- Born: Chelsea Connor Dominica
- Education: Midwestern State University
- Scientific career
- Fields: Herpetology

= Chelsea Connor =

Dominican herpetologist and birder

Chelsea Connor is a Dominican herpetologist and birder. Her research concerns the interaction between native and introduced Anolis lizards in the Commonwealth of Dominica. While a student, she co-founded #BlackBirdersWeek. She is an advocate for Black people in the United States being out in nature, and feeling safer when they do so.

== Personal life ==
Connor grew up as a Black, queer woman in the Commonwealth of Dominica, part of the southeast Caribbean island group the Lesser Antilles. She developed a love of birds from watching flocks of sugarbirds (Coereba flaveola) and seeing Sisserou parrots (Amazona imperialis) for the first time.

== Research ==
Connor studies the dietary overlap between invasive and native anoles (Anolis spp.) in Dominica. Her undergraduate project at Midwestern State University, Texas in the lab of Charles M. Watson, examined the diets of Anolis oculatus and invasive Anolis cristatellus; she found few prey species in common, indicating possible niche partitioning to avoid competition. She continued working on anoles as a graduate student at Midwestern State University in Texas.

== #BlackBirdersWeek ==
In May 2020, birder Christian Cooper was harassed in Central Park while watching birds—a white woman called the police on him. Connor empathised; she had also experienced suspicion while birding, with people believing because a Black person outside with binoculars must be doing something wrong. In response to Central Park birdwatching incident, Connor along with several other Black scientists founded Black Birders Week; others include Anna Gifty Opoku-Agyeman, Jason Ward, Sheridan Alford, Danielle Belleny, Joseph Saunders, and Tykee James. The National Audubon Society supported the program, which first ran May 31 to June 5, 2020.

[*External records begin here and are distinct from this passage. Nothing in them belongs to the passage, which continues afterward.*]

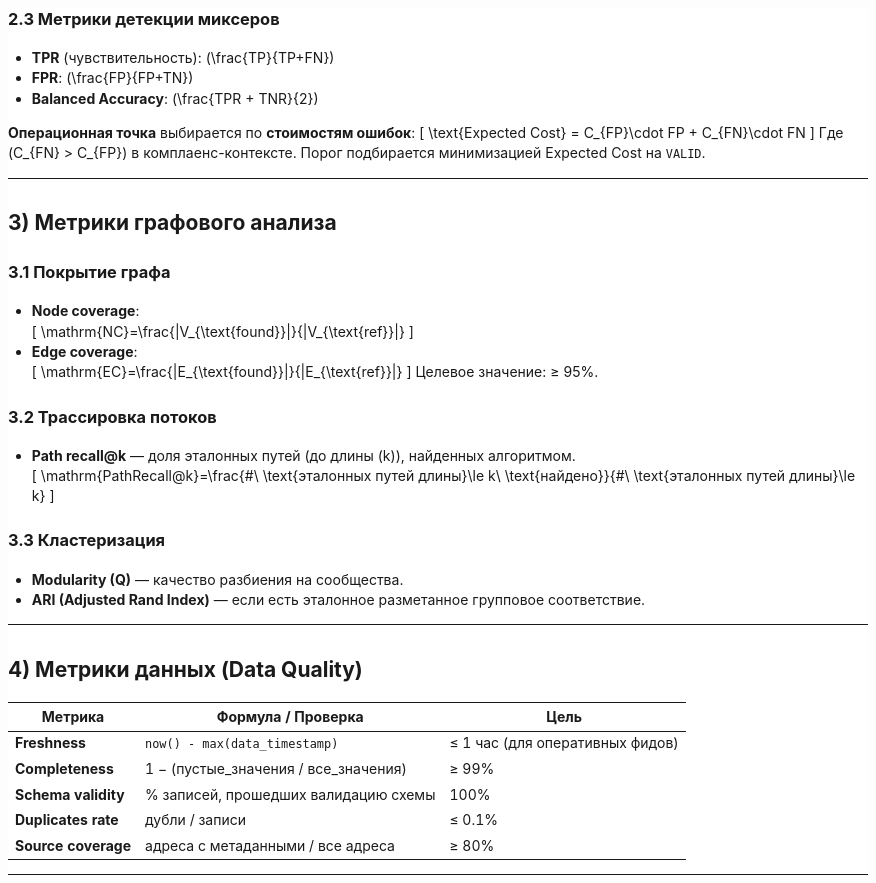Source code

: ### 2.3 Метрики детекции миксеров
- **TPR** (чувствительность): \(\frac{TP}{TP+FN}\)  
- **FPR**: \(\frac{FP}{FP+TN}\)  
- **Balanced Accuracy**: \(\frac{TPR + TNR}{2}\)

**Операционная точка** выбирается по **стоимостям ошибок**:
\[
\text{Expected Cost} = C_{FP}\cdot FP + C_{FN}\cdot FN
\]
Где \(C_{FN} > C_{FP}\) в комплаенс-контексте. Порог подбирается минимизацией Expected Cost на `VALID`.

---

## 3) Метрики графового анализа

### 3.1 Покрытие графа
- **Node coverage**:  
  \[
  \mathrm{NC}=\frac{|V_{\text{found}}|}{|V_{\text{ref}}|}
  \]
- **Edge coverage**:  
  \[
  \mathrm{EC}=\frac{|E_{\text{found}}|}{|E_{\text{ref}}|}
  \]
Целевое значение: ≥ 95%.

### 3.2 Трассировка потоков
- **Path recall@k** — доля эталонных путей (до длины \(k\)), найденных алгоритмом.  
  \[
  \mathrm{PathRecall@k}=\frac{\#\ \text{эталонных путей длины}\le k\ \text{найдено}}{\#\ \text{эталонных путей длины}\le k}
  \]

### 3.3 Кластеризация
- **Modularity (Q)** — качество разбиения на сообщества.
- **ARI (Adjusted Rand Index)** — если есть эталонное разметанное групповое соответствие.

---

## 4) Метрики данных (Data Quality)

| Метрика | Формула / Проверка | Цель |
|---|---|---|
| **Freshness** | `now() - max(data_timestamp)` | ≤ 1 час (для оперативных фидов) |
| **Completeness** | 1 − (пустые_значения / все_значения) | ≥ 99% |
| **Schema validity** | % записей, прошедших валидацию схемы | 100% |
| **Duplicates rate** | дубли / записи | ≤ 0.1% |
| **Source coverage** | адреса с метаданными / все адреса | ≥ 80% |

---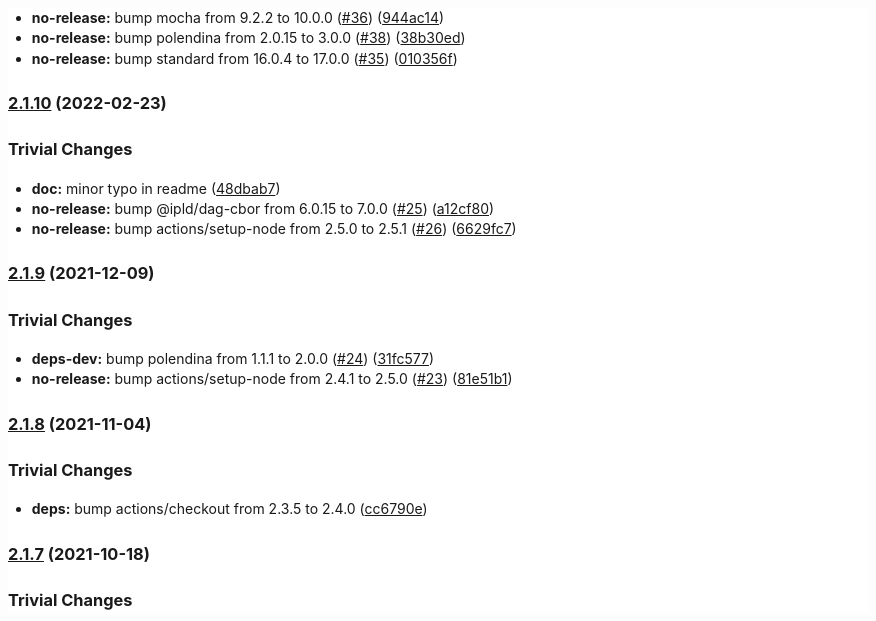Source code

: * **no-release:** bump mocha from 9.2.2 to 10.0.0 ([#36](https://github.com/rvagg/js-ipld-hashmap/issues/36)) ([944ac14](https://github.com/rvagg/js-ipld-hashmap/commit/944ac142f27134964ce4f04bc2b1de00d4787b94))
* **no-release:** bump polendina from 2.0.15 to 3.0.0 ([#38](https://github.com/rvagg/js-ipld-hashmap/issues/38)) ([38b30ed](https://github.com/rvagg/js-ipld-hashmap/commit/38b30ed3850364ede5813f546cf35a3174ce5b81))
* **no-release:** bump standard from 16.0.4 to 17.0.0 ([#35](https://github.com/rvagg/js-ipld-hashmap/issues/35)) ([010356f](https://github.com/rvagg/js-ipld-hashmap/commit/010356f31c21d240223c18bce5d05e4d9bb331db))

### [2.1.10](https://github.com/rvagg/js-ipld-hashmap/compare/v2.1.9...v2.1.10) (2022-02-23)


### Trivial Changes

* **doc:** minor typo in readme ([48dbab7](https://github.com/rvagg/js-ipld-hashmap/commit/48dbab784a2b845d12aedd4b0bb01ba922a2bd8e))
* **no-release:** bump @ipld/dag-cbor from 6.0.15 to 7.0.0 ([#25](https://github.com/rvagg/js-ipld-hashmap/issues/25)) ([a12cf80](https://github.com/rvagg/js-ipld-hashmap/commit/a12cf80bc9535ddf1451b7f01699e923558fa6ab))
* **no-release:** bump actions/setup-node from 2.5.0 to 2.5.1 ([#26](https://github.com/rvagg/js-ipld-hashmap/issues/26)) ([6629fc7](https://github.com/rvagg/js-ipld-hashmap/commit/6629fc7e9a027f4eee75afc6fe82f5be8757b7f5))

### [2.1.9](https://github.com/rvagg/js-ipld-hashmap/compare/v2.1.8...v2.1.9) (2021-12-09)


### Trivial Changes

* **deps-dev:** bump polendina from 1.1.1 to 2.0.0 ([#24](https://github.com/rvagg/js-ipld-hashmap/issues/24)) ([31fc577](https://github.com/rvagg/js-ipld-hashmap/commit/31fc577e989b134e534a8cc2cd7a944e4c93f764))
* **no-release:** bump actions/setup-node from 2.4.1 to 2.5.0 ([#23](https://github.com/rvagg/js-ipld-hashmap/issues/23)) ([81e51b1](https://github.com/rvagg/js-ipld-hashmap/commit/81e51b1f340be367a6df1a8481979be613af8a6f))

### [2.1.8](https://github.com/rvagg/js-ipld-hashmap/compare/v2.1.7...v2.1.8) (2021-11-04)


### Trivial Changes

* **deps:** bump actions/checkout from 2.3.5 to 2.4.0 ([cc6790e](https://github.com/rvagg/js-ipld-hashmap/commit/cc6790e2a31d2acd3b5d4f1bde866b9250b14404))

### [2.1.7](https://github.com/rvagg/js-ipld-hashmap/compare/v2.1.6...v2.1.7) (2021-10-18)


### Trivial Changes
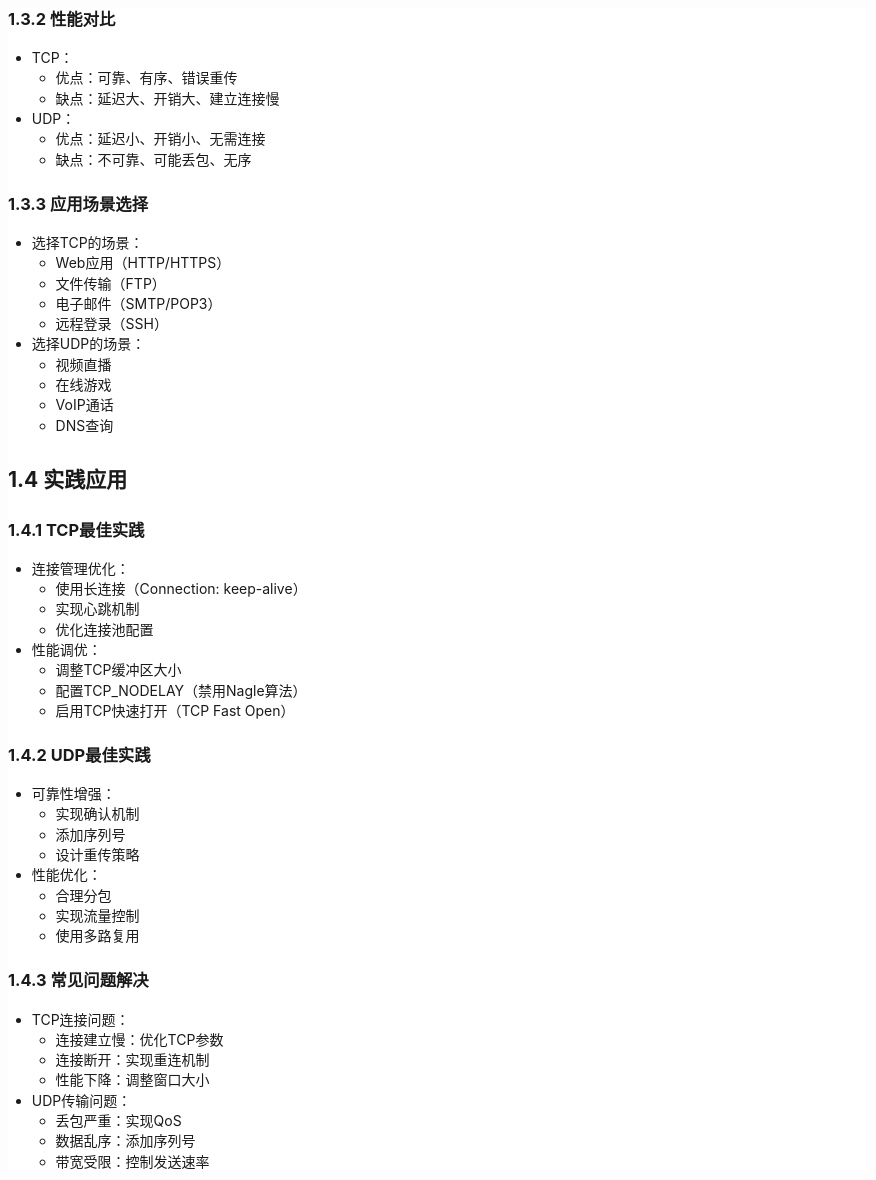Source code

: ### 1.3.2 性能对比
- TCP：
  - 优点：可靠、有序、错误重传
  - 缺点：延迟大、开销大、建立连接慢
- UDP：
  - 优点：延迟小、开销小、无需连接
  - 缺点：不可靠、可能丢包、无序

### 1.3.3 应用场景选择
- 选择TCP的场景：
  - Web应用（HTTP/HTTPS）
  - 文件传输（FTP）
  - 电子邮件（SMTP/POP3）
  - 远程登录（SSH）
- 选择UDP的场景：
  - 视频直播
  - 在线游戏
  - VoIP通话
  - DNS查询

## 1.4 实践应用

### 1.4.1 TCP最佳实践
- 连接管理优化：
  - 使用长连接（Connection: keep-alive）
  - 实现心跳机制
  - 优化连接池配置
- 性能调优：
  - 调整TCP缓冲区大小
  - 配置TCP_NODELAY（禁用Nagle算法）
  - 启用TCP快速打开（TCP Fast Open）

### 1.4.2 UDP最佳实践
- 可靠性增强：
  - 实现确认机制
  - 添加序列号
  - 设计重传策略
- 性能优化：
  - 合理分包
  - 实现流量控制
  - 使用多路复用

### 1.4.3 常见问题解决
- TCP连接问题：
  - 连接建立慢：优化TCP参数
  - 连接断开：实现重连机制
  - 性能下降：调整窗口大小
- UDP传输问题：
  - 丢包严重：实现QoS
  - 数据乱序：添加序列号
  - 带宽受限：控制发送速率

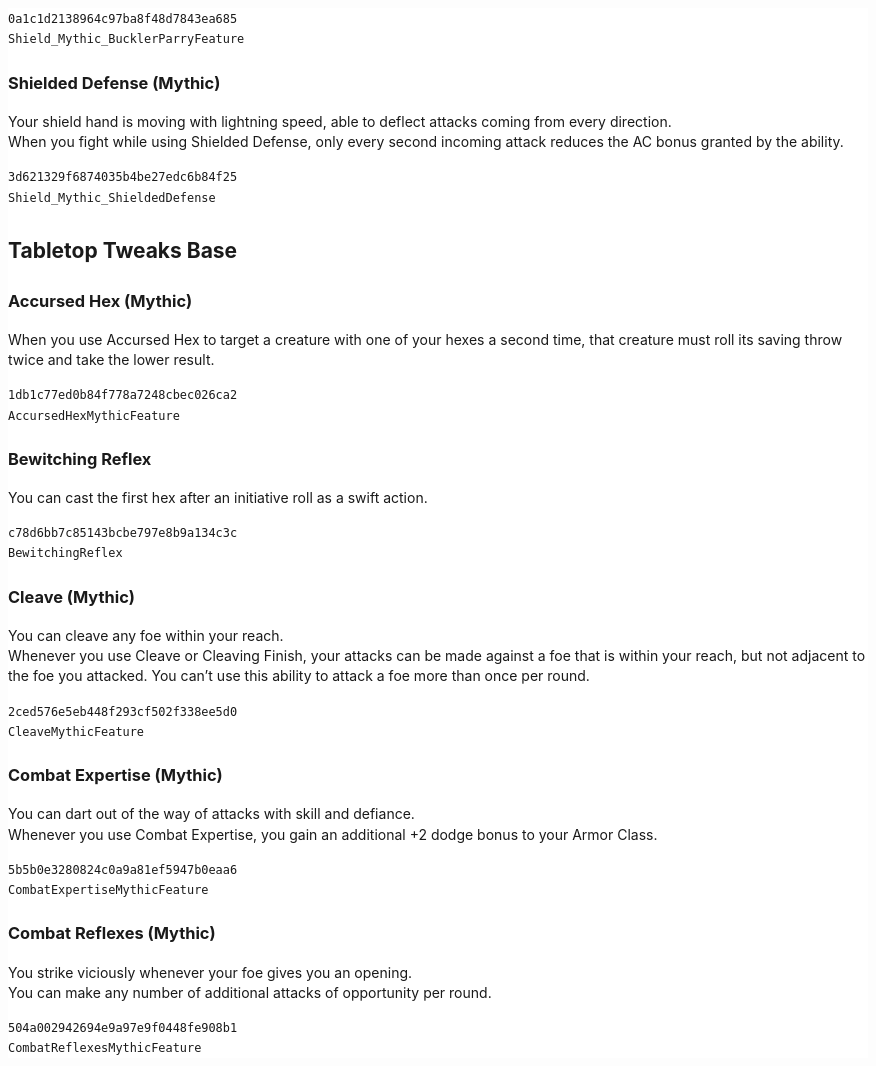 `0a1c1d2138964c97ba8f48d7843ea685`  
`Shield_Mythic_BucklerParryFeature`  

### Shielded Defense (Mythic)

Your shield hand is moving with lightning speed, able to deflect attacks coming from every direction.   
When you fight while using Shielded Defense, only every second incoming attack reduces the AC bonus granted by the ability.

`3d621329f6874035b4be27edc6b84f25`  
`Shield_Mythic_ShieldedDefense`  

## Tabletop Tweaks Base

### Accursed Hex (Mythic)

When you use Accursed Hex to target a creature with one of your hexes a second time, that creature must roll its saving throw twice and take the lower result.

`1db1c77ed0b84f778a7248cbec026ca2`  
`AccursedHexMythicFeature`  

### Bewitching Reflex

You can cast the first hex after an initiative roll as a swift action.

`c78d6bb7c85143bcbe797e8b9a134c3c`  
`BewitchingReflex`  

### Cleave (Mythic)

You can cleave any foe within your reach.  
Whenever you use Cleave or Cleaving Finish, your attacks can be made against a foe that is within your reach, but not adjacent to the foe you attacked. You can’t use this ability to attack a foe more than once per round.

`2ced576e5eb448f293cf502f338ee5d0`  
`CleaveMythicFeature`  

### Combat Expertise (Mythic)

You can dart out of the way of attacks with skill and defiance.  
Whenever you use Combat Expertise, you gain an additional +2 dodge bonus to your Armor Class.

`5b5b0e3280824c0a9a81ef5947b0eaa6`  
`CombatExpertiseMythicFeature`  

### Combat Reflexes (Mythic)

You strike viciously whenever your foe gives you an opening.  
You can make any number of additional attacks of opportunity per round.

`504a002942694e9a97e9f0448fe908b1`  
`CombatReflexesMythicFeature`  

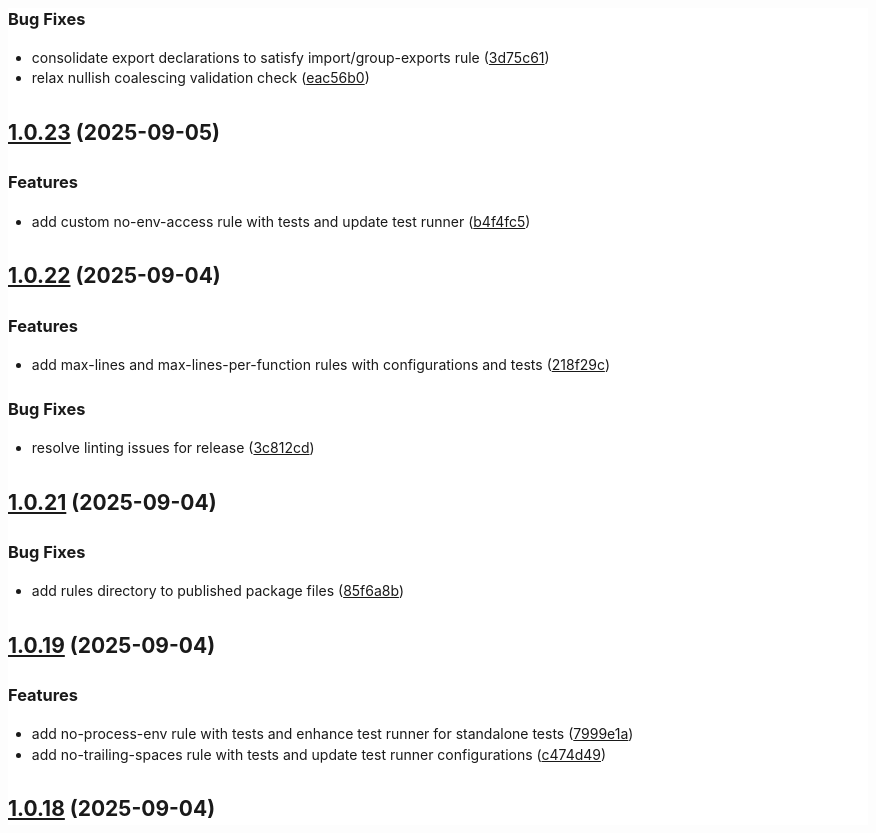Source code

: ### Bug Fixes

* consolidate export declarations to satisfy import/group-exports rule ([3d75c61](https://github.com/tupe12334/eslint-config/commit/3d75c618101b27ea0d7e39bb5d5c437c75e4635c))
* relax nullish coalescing validation check ([eac56b0](https://github.com/tupe12334/eslint-config/commit/eac56b06f95e7953181c167c7ce3e353db3a20cf))

## [1.0.23](https://github.com/tupe12334/eslint-config/compare/v1.0.22...v1.0.23) (2025-09-05)

### Features

* add custom no-env-access rule with tests and update test runner ([b4f4fc5](https://github.com/tupe12334/eslint-config/commit/b4f4fc5fdecfdc8fa6f1524403d2f6df8afb3a40))

## [1.0.22](https://github.com/tupe12334/eslint-config/compare/v1.0.21...v1.0.22) (2025-09-04)

### Features

* add max-lines and max-lines-per-function rules with configurations and tests ([218f29c](https://github.com/tupe12334/eslint-config/commit/218f29ca497ca1b49e027f3e33f87cf836e7ff02))

### Bug Fixes

* resolve linting issues for release ([3c812cd](https://github.com/tupe12334/eslint-config/commit/3c812cd223f169360cb0d1520e401a17a6a9b960))

## [1.0.21](https://github.com/tupe12334/eslint-config/compare/v1.0.19...v1.0.21) (2025-09-04)

### Bug Fixes

* add rules directory to published package files ([85f6a8b](https://github.com/tupe12334/eslint-config/commit/85f6a8b30f84d8239703a0040cb087be4b7cfb24))

## [1.0.19](https://github.com/tupe12334/eslint-config/compare/v1.0.18...v1.0.19) (2025-09-04)

### Features

* add no-process-env rule with tests and enhance test runner for standalone tests ([7999e1a](https://github.com/tupe12334/eslint-config/commit/7999e1a2bac745c5da0cb29e5b0d08fe4b5ec321))
* add no-trailing-spaces rule with tests and update test runner configurations ([c474d49](https://github.com/tupe12334/eslint-config/commit/c474d491461593e05d31a7c33da49e6c6116f207))

## [1.0.18](https://github.com/tupe12334/eslint-config/compare/v1.0.17...v1.0.18) (2025-09-04)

Each day the social media campaign #BlackBirdersWeek had a different theme: #BlackWomenWhoBird, posting a picture of yourself in nature, #PostABird, and Question and Answer with Black birders.

Connor celebrates bird watching in Black communities for a week each year. She advocates for Black people and their rights. She encourages people from diverse backgrounds to observe and enjoy nature, especially groups that historically marginalised in predominantly white activities like birding: “It is upsetting to see that it is still so unsafe for a lot of Black people to go outside, and to do what they love doing outside.”